#### Requirement
Reprint each record exactly. Pictures are not reprinted.

[Collected data]
__________________________________________________

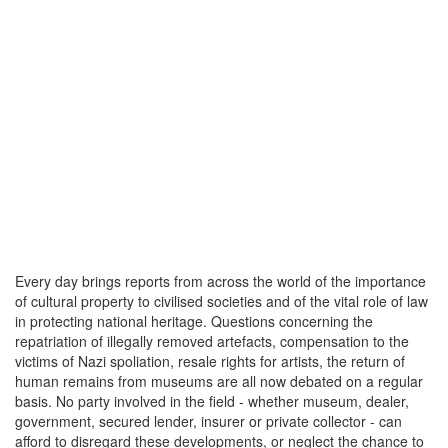
Every day brings reports from across the world of the importance
of cultural property to civilised societies and of the vital role of law
in protecting national heritage. Questions concerning the
repatriation of illegally removed artefacts, compensation to the
victims of Nazi spoliation, resale rights for artists, the return of
human remains from museums are all now debated on a regular
basis. No party involved in the field - whether museum, dealer,
government, secured lender, insurer or private collector - can
afford to disregard these developments, or neglect the chance to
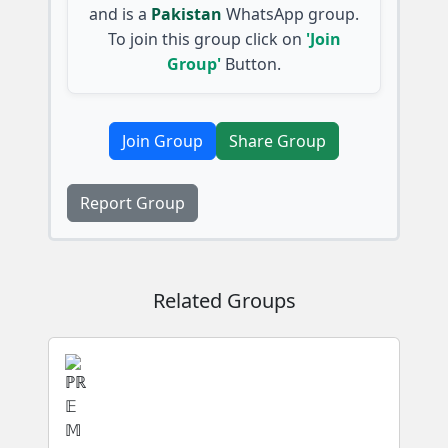
and is a
Pakistan
WhatsApp group.
To join this group click on
'Join
Group'
Button.
Join Group
Share Group
Report Group
Related Groups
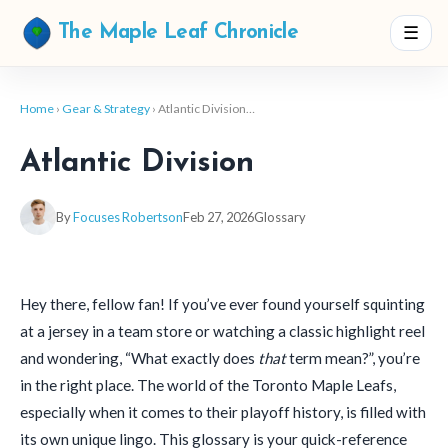
☰
The Maple Leaf Chronicle
Home
›
Gear & Strategy
› Atlantic Division…
Atlantic Division
By
Focuses Robertson
Feb 27, 2026
Glossary
Hey there, fellow fan! If you’ve ever found yourself squinting
at a jersey in a team store or watching a classic highlight reel
and wondering, “What exactly does
that
term mean?”, you’re
in the right place. The world of the Toronto Maple Leafs,
especially when it comes to their playoff history, is filled with
its own unique lingo. This glossary is your quick-reference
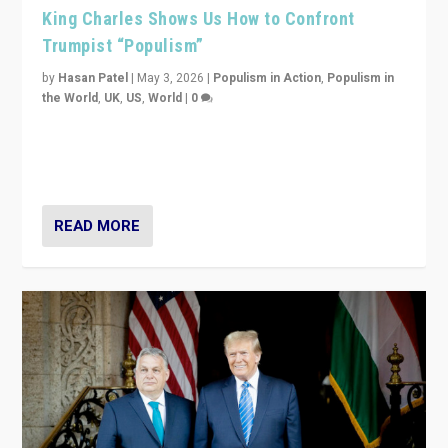
King Charles Shows Us How to Confront
Trumpist “Populism”
by
Hasan Patel
|
May 3, 2026
|
Populism in Action
,
Populism in
the World
,
UK
,
US
,
World
|
0
“King Charles III’s speech did not merely defend a set
of values. It made populism look smaller. In this age,
that is a serious achievement.”
READ MORE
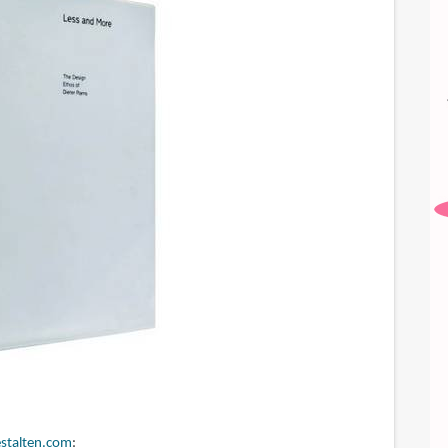
stalten.com
:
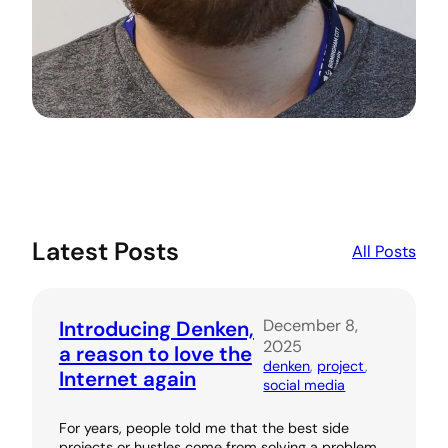
Latest Posts
All Posts
December 8,
Introducing Denken,
2025
a reason to love the
denken
, 
project
, 
Internet again
social media
For years, people told me that the best side
projects or hustles come from solving a problem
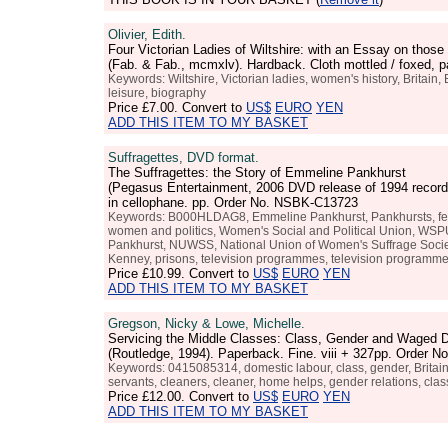
Olivier, Edith.
Four Victorian Ladies of Wiltshire: with an Essay on those
(Fab. & Fab., mcmxlv). Hardback. Cloth mottled / foxed,
Keywords: Wiltshire, Victorian ladies, women's history, Britain, 
leisure, biography
Price
£7.00
. Convert to
US$
EURO
YEN
ADD THIS ITEM TO MY BASKET
Suffragettes, DVD format.
The Suffragettes: the Story of Emmeline Pankhurst
(Pegasus Entertainment, 2006 DVD release of 1994 recordi
in cellophane. pp. Order No. NSBK-C13723
Keywords: B000HLDAG8, Emmeline Pankhurst, Pankhursts, feminis
women and politics, Women's Social and Political Union, WSPU, 
Pankhurst, NUWSS, National Union of Women's Suffrage Societies
Kenney, prisons, television programmes, television programme,
Price
£10.99
. Convert to
US$
EURO
YEN
ADD THIS ITEM TO MY BASKET
Gregson, Nicky & Lowe, Michelle.
Servicing the Middle Classes: Class, Gender and Waged D
(Routledge, 1994). Paperback. Fine. viii + 327pp. Order 
Keywords: 0415085314, domestic labour, class, gender, Britain,
servants, cleaners, cleaner, home helps, gender relations, cl
Price
£12.00
. Convert to
US$
EURO
YEN
ADD THIS ITEM TO MY BASKET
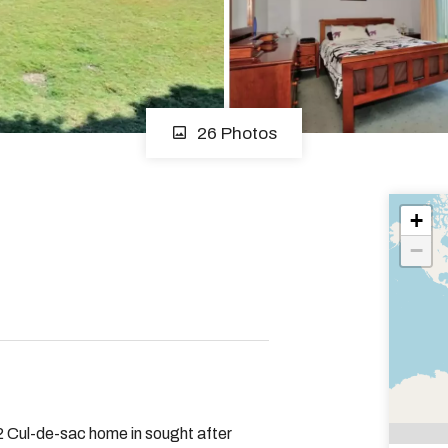
26 Photos
+
−
 x 2 Cul-de-sac home in sought after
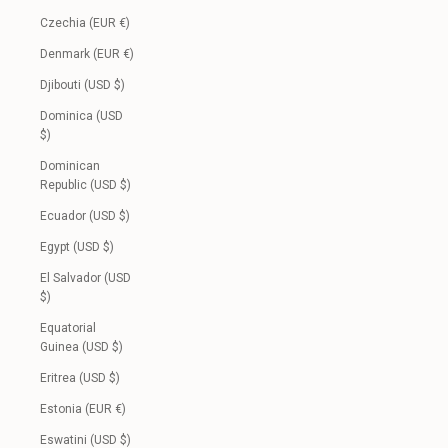
Czechia (EUR €)
Denmark (EUR €)
Djibouti (USD $)
Dominica (USD
$)
Dominican
Republic (USD $)
Ecuador (USD $)
Egypt (USD $)
El Salvador (USD
$)
Equatorial
Guinea (USD $)
Eritrea (USD $)
Estonia (EUR €)
Eswatini (USD $)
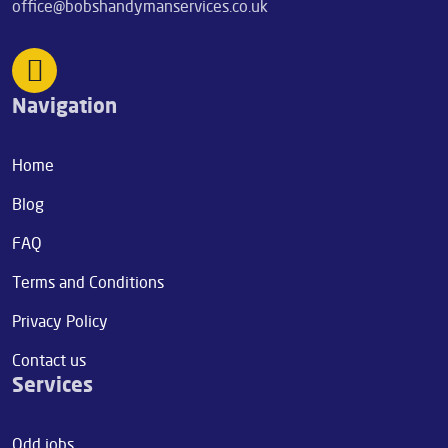
office@bobshandymanservices.co.uk
Navigation
Home
Blog
FAQ
Terms and Conditions
Privacy Policy
Contact us
Services
Odd jobs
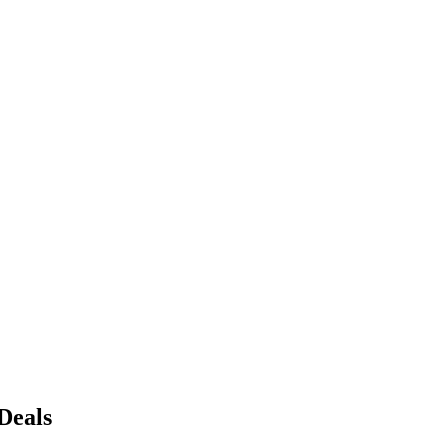
Deals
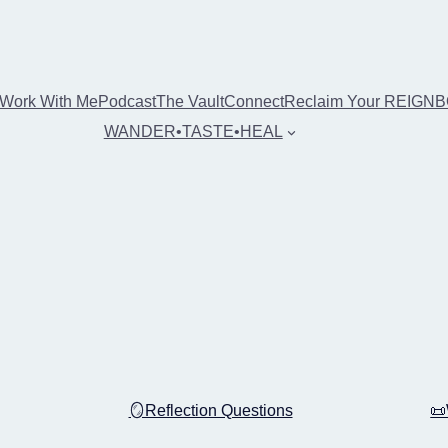
Work With Me
Podcast
The Vault
Connect
Reclaim Your REIGN
WANDER•TASTE•HEAL
🪞Reflection Questions
📜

__________________________________________________

#### Solution to this exercise
Every day brings reports from across the world of the importance
of cultural property to civilised societies and of the vital role of law
in protecting national heritage. Questions concerning the
repatriation of illegally removed artefacts, compensation to the
victims of Nazi spoliation, resale rights for artists, the return of
human remains from museums are all now debated on a regular
basis. No party involved in the field - whether museum, dealer,
government, secured lender, insurer or private collector - can
afford to disregard these developments, or neglect the chance to
and is a
Pakistan
WhatsApp group.
To join this group click on
'Join
Group'
Button.
Join Group
Share Group
Report Group
Related Groups
☰
The Maple Leaf Chronicle
Home
›
Gear & Strategy
› Atlantic Division…
Atlantic Division
By
Focuses Robertson
Feb 27, 2026
Glossary
Hey there, fellow fan! If you’ve ever found yourself squinting
at a jersey in a team store or watching a classic highlight reel
and wondering, “What exactly does
that
term mean?”, you’re
in the right place. The world of the Toronto Maple Leafs,
especially when it comes to their playoff history, is filled with
its own unique lingo. This glossary is your quick-reference
King Charles Shows Us How to Confront
Trumpist “Populism”
by
Hasan Patel
|
May 3, 2026
|
Populism in Action
,
Populism in
the World
,
UK
,
US
,
World
|
0
“King Charles III’s speech did not merely defend a set
of values. It made populism look smaller. In this age,
that is a serious achievement.”
READ MORE
stalten.com
:
Latest Posts
All Posts
December 8,
Introducing Denken,
2025
a reason to love the
denken
, 
project
, 
Internet again
social media
For years, people told me that the best side
projects or hustles come from solving a problem
Olivier, Edith.
Four Victorian Ladies of Wiltshire: with an Essay on those
(Fab. & Fab., mcmxlv). Hardback. Cloth mottled / foxed,
Keywords: Wiltshire, Victorian ladies, women's history, Britain, 
leisure, biography
Price
£7.00
. Convert to
US$
EURO
YEN
ADD THIS ITEM TO MY BASKET
Suffragettes, DVD format.
The Suffragettes: the Story of Emmeline Pankhurst
(Pegasus Entertainment, 2006 DVD release of 1994 recordi
in cellophane. pp. Order No. NSBK-C13723
Keywords: B000HLDAG8, Emmeline Pankhurst, Pankhursts, feminis
women and politics, Women's Social and Political Union, WSPU, 
Pankhurst, NUWSS, National Union of Women's Suffrage Societies
Kenney, prisons, television programmes, television programme,
Price
£10.99
. Convert to
US$
EURO
YEN
ADD THIS ITEM TO MY BASKET
Gregson, Nicky & Lowe, Michelle.
Servicing the Middle Classes: Class, Gender and Waged D
(Routledge, 1994). Paperback. Fine. viii + 327pp. Order 
Keywords: 0415085314, domestic labour, class, gender, Britain,
servants, cleaners, cleaner, home helps, gender relations, cl
Price
£12.00
. Convert to
US$
EURO
YEN
ADD THIS ITEM TO MY BASKET
26 Photos
+
−
 x 2 Cul-de-sac home in sought after
Czechia (EUR €)
Denmark (EUR €)
Djibouti (USD $)
Dominica (USD
$)
Dominican
Republic (USD $)
Ecuador (USD $)
Egypt (USD $)
El Salvador (USD
$)
Equatorial
Guinea (USD $)
Eritrea (USD $)
Estonia (EUR €)
Eswatini (USD $)
office@bobshandymanservices.co.uk
Navigation
Home
Blog
FAQ
Terms and Conditions
Privacy Policy
Contact us
Services
Odd jobs
Deals
Work With Me
Podcast
The Vault
Connect
Reclaim Your REIGN
WANDER•TASTE•HEAL
🪞Reflection Questions
📜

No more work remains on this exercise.